In any case, there are some misconceptions in your understanding of nuclear moments. First of all, both protons and neutrons have spin, and both can contribute to the nuclear magnetic moment. But if the nucleus has an even number of protons and an even number of neutrons, then the magnetic moment is zero. If there is an odd number or protons or neutrons you only need to find the value of I for the outermost nucleon in the shell model. Only a handful of naturally occurring elements have an odd number of both neutrons and protons, and the calculation becomes very complicated for these nuclei.

Then you use the relation between angular momentum and magnetic moment for a nucleon: $$\mu_{nucl} = \frac{e}{2m_p}gI$$

This is used whether the unpaired nucleon is a proton or a neutron. The only difference in the two cases is the value of g, which is 5.59 for a proton and -3.83.

Last edited: May 30, 2008
15. May 31, 2008

### abdul-pablo

I thought that nuetron does not contribute to magnetic moment due to lack of charge, not spin. I did not know the formula for magnetic moment of nucleons. I guess that it may be somehow similar to the previous formulas, where the elementary charge of an electron apears.

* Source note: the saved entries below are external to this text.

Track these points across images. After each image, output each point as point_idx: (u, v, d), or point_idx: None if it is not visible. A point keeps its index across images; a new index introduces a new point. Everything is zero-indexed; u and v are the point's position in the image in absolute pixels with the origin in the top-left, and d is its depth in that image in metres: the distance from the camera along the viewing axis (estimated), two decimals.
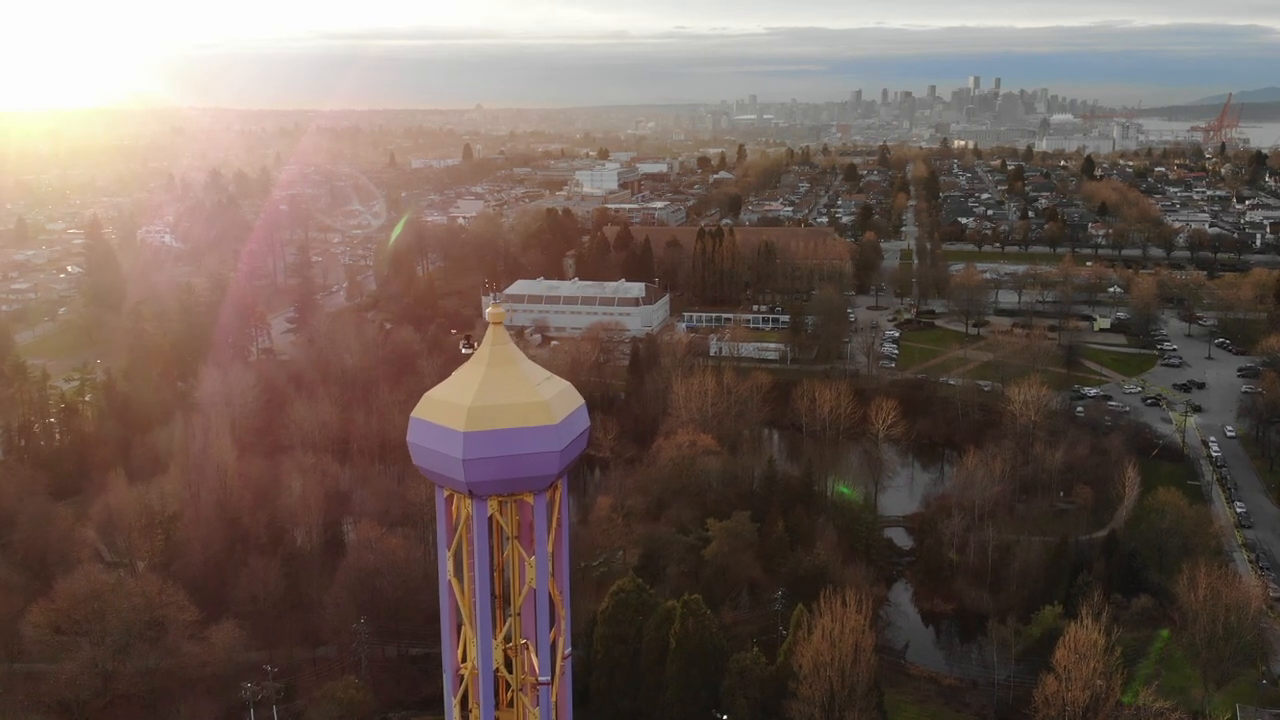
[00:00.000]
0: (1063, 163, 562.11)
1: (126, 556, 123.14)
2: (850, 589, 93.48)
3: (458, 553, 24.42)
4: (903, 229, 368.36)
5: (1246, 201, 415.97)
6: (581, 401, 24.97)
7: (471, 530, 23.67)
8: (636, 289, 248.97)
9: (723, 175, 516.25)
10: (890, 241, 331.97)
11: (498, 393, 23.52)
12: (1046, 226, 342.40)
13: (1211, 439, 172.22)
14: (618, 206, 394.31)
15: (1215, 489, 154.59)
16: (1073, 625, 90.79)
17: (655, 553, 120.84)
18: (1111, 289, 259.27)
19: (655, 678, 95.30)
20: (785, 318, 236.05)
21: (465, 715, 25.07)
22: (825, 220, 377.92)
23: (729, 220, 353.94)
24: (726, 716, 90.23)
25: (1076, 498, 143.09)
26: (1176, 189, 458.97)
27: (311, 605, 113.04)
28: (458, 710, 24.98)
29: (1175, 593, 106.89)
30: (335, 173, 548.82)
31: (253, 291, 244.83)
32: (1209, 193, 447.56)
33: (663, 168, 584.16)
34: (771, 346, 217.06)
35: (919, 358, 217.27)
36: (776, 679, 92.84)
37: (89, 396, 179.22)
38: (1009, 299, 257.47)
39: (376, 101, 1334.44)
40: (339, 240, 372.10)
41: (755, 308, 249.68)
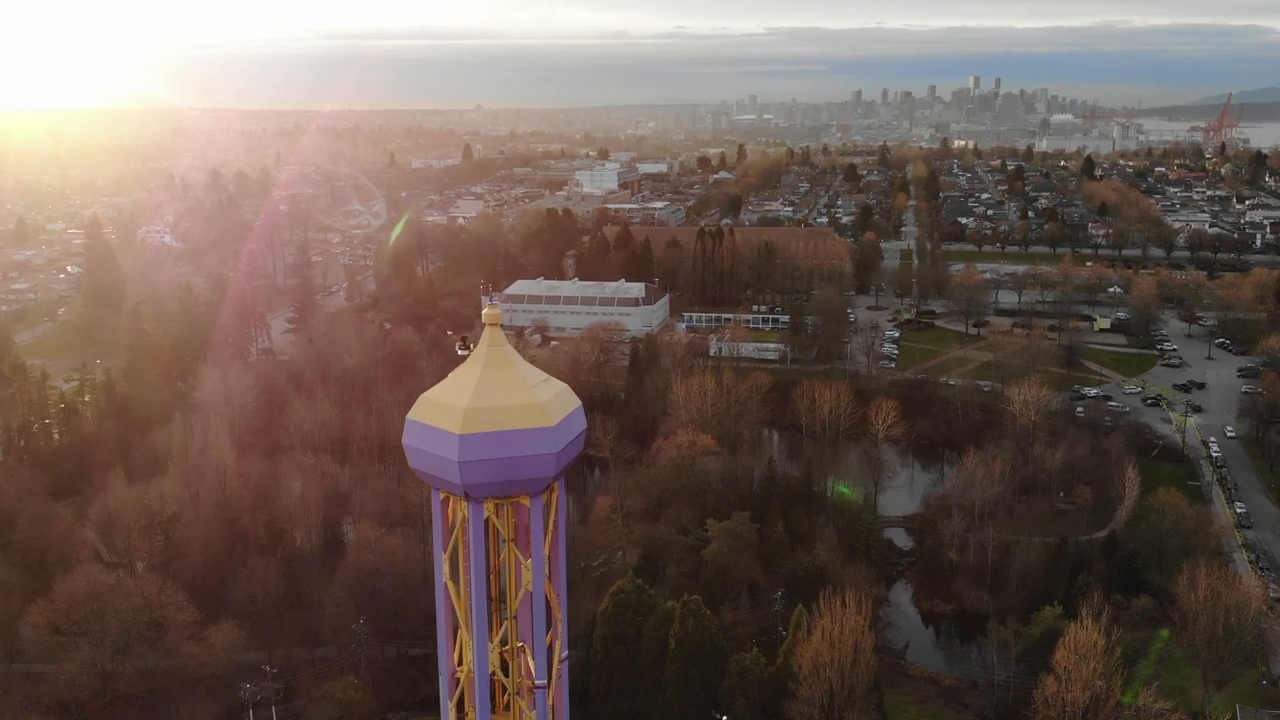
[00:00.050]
0: (1063, 163, 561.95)
1: (126, 557, 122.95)
2: (850, 589, 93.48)
3: (454, 555, 24.30)
4: (903, 229, 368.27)
5: (1246, 201, 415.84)
6: (578, 403, 24.83)
7: (467, 533, 23.54)
8: (636, 289, 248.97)
9: (723, 175, 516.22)
10: (890, 241, 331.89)
11: (494, 394, 23.38)
12: (1046, 226, 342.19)
13: (1212, 439, 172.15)
14: (618, 206, 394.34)
15: (1215, 489, 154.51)
16: (1073, 626, 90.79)
17: (655, 553, 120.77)
18: (1111, 289, 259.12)
19: (655, 678, 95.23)
20: (785, 318, 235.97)
21: (461, 719, 24.97)
22: (825, 220, 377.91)
23: (729, 220, 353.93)
24: (726, 717, 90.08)
25: (1076, 498, 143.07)
26: (1176, 189, 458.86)
27: (311, 605, 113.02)
28: (454, 714, 24.86)
29: (1175, 593, 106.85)
30: (335, 173, 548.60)
31: (252, 291, 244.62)
32: (1209, 193, 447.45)
33: (663, 168, 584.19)
34: (771, 347, 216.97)
35: (919, 358, 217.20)
36: (776, 680, 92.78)
37: (89, 396, 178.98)
38: (1009, 299, 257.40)
39: (376, 101, 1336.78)
40: (339, 240, 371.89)
41: (755, 308, 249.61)
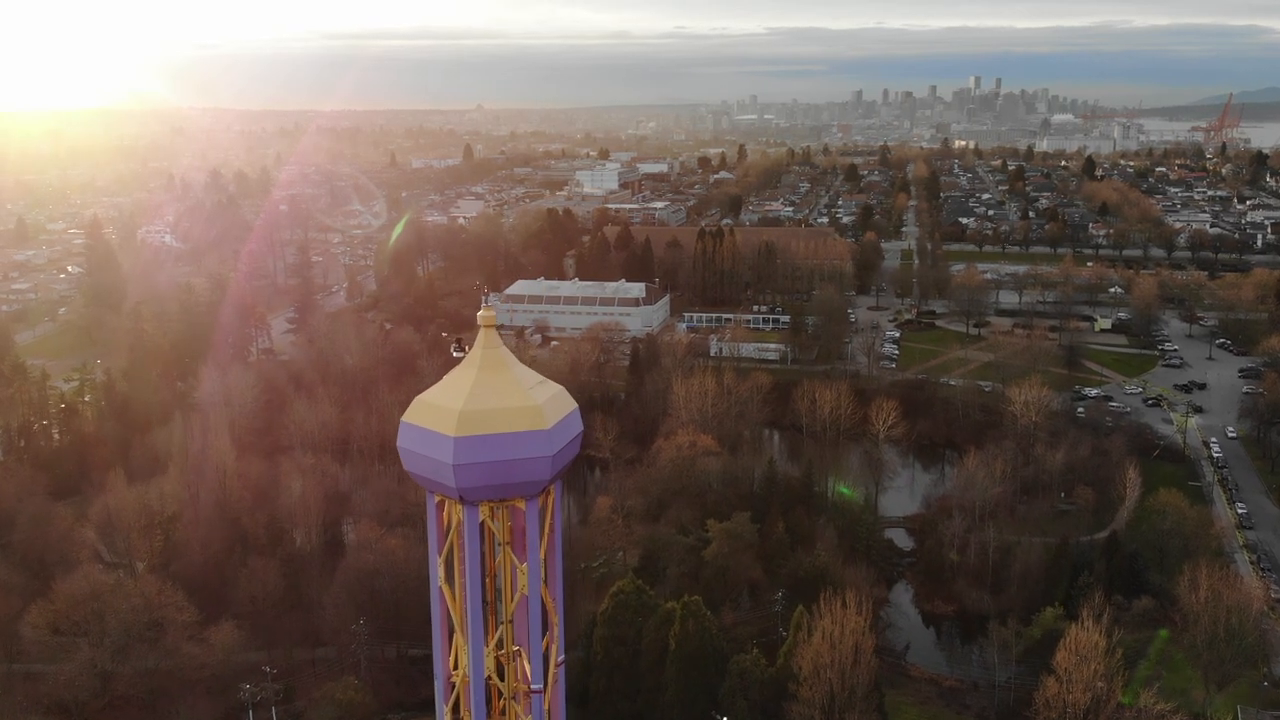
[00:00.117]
0: (1063, 163, 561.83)
1: (126, 557, 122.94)
2: (850, 590, 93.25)
3: (449, 559, 24.16)
4: (903, 229, 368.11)
5: (1247, 202, 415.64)
6: (574, 406, 24.67)
7: (463, 536, 23.40)
8: (637, 289, 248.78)
9: (723, 175, 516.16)
10: (891, 242, 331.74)
11: (489, 396, 23.22)
12: (1047, 227, 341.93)
13: (1213, 440, 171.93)
14: (618, 206, 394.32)
15: (1216, 490, 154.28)
16: (1073, 627, 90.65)
17: (655, 554, 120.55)
18: (1112, 289, 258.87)
19: (655, 679, 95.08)
20: (785, 318, 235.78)
21: None
22: (826, 220, 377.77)
23: (729, 220, 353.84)
24: (726, 718, 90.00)
25: (1077, 499, 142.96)
26: (1177, 189, 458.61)
27: (311, 606, 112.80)
28: (449, 718, 24.73)
29: (1176, 594, 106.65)
30: (335, 173, 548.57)
31: (253, 292, 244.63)
32: (1210, 193, 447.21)
33: (663, 168, 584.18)
34: (772, 347, 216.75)
35: (919, 358, 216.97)
36: (776, 681, 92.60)
37: (89, 397, 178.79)
38: (1010, 299, 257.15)
39: (377, 101, 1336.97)
40: (339, 240, 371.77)
41: (755, 308, 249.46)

I suppose that it is obligatory to aquire knowledge about calculation of nuclear magnetic moment in my course, because it goes too deep into the topic (considering that it is not the major course at my studies). Nevertheless I've got also sort of will to know how the world looks like and to develope myself in terms of subject which is interesting to me. (generally entire physics).

I understand that I in given formula is the angular momentum of the outermost nucleon.